For some time now, it has been apparent that, when tax-motivated border checks are abolished within the EC Single Market, a closer approximation of indirect tax rates would be required, particularly between neighbouring member states, if unacceptable diversions of trade and revenue were to be avoided. Budgetary policy here in recent years has responded to this requirement through a combination of reductions in the standard VAT rate, a virtual standstill in the main excise duty rates, except those on tobacco products, and the abolition of many minor exercises. These changes, coupled with certain upward adjustments in UK rates, have resulted in a considerable narrowing of the differentials in indirect tax rates between the two countries. For example, whereas there was a 10 per cent difference between the respective standard rates of VAT in 1989, this gap has now been reduced to 3.5 per cent.
The other remaining main areas of rate divergence concern domestic energy products, zero-rated in the UK but liable at the 12.5 per cent VAT rate in the State, beer, wine, petrol, heating oil and motor vehicles, where excise rates are significantly higher than in the UK.
Under the post-1992 arrangements agreed by the ECO/FIN Council, the freedom of private individuals to purchase in other member states without tax implications will be the guiding principle. However, in order to limit potential cross-border trade distortions, the Council have also agreed that as regards VAT special arrangements shall apply for a transitional period, until end-1996 at least, in the following areas: mail order and distance sales, i.e. where goods are dispatched or transported by or on behalf of the supplier to a private individual in another member state; new vehicles and other means of transport and, covering private cars, commercial vehicles and certain motor cycles, boats and aircraft; non-taxable bodies and small traders, involving purchases above at least 10,000 ECU annually.

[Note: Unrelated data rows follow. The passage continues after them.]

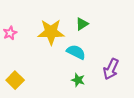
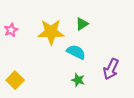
pink star: moved 1 px right, 3 px up
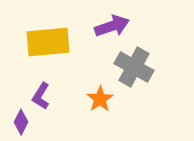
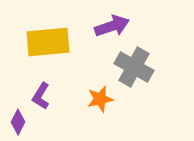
orange star: rotated 20 degrees clockwise
purple diamond: moved 3 px left
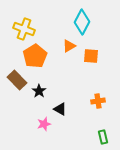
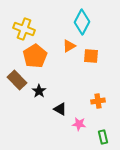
pink star: moved 35 px right; rotated 24 degrees clockwise
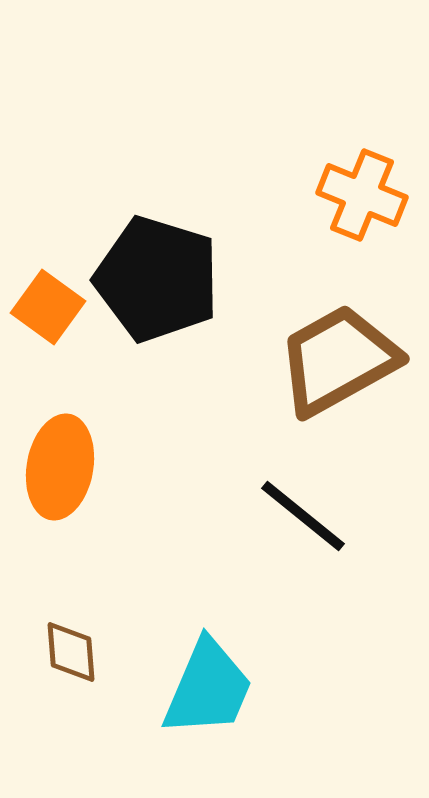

In these cases, VAT will be payable in and at the rate of the country of destination.
The Council have also agreed that member states who apply zero-rating should have the option to retain such rating, at least, during the transitional period. In recognition of the distortion of competition that this could involve for Ireland, because domestic energy products are zero-rated in the UK, it has been agreed that, following a favourable opinion from the Commission, we may apply a reduced rate to such products.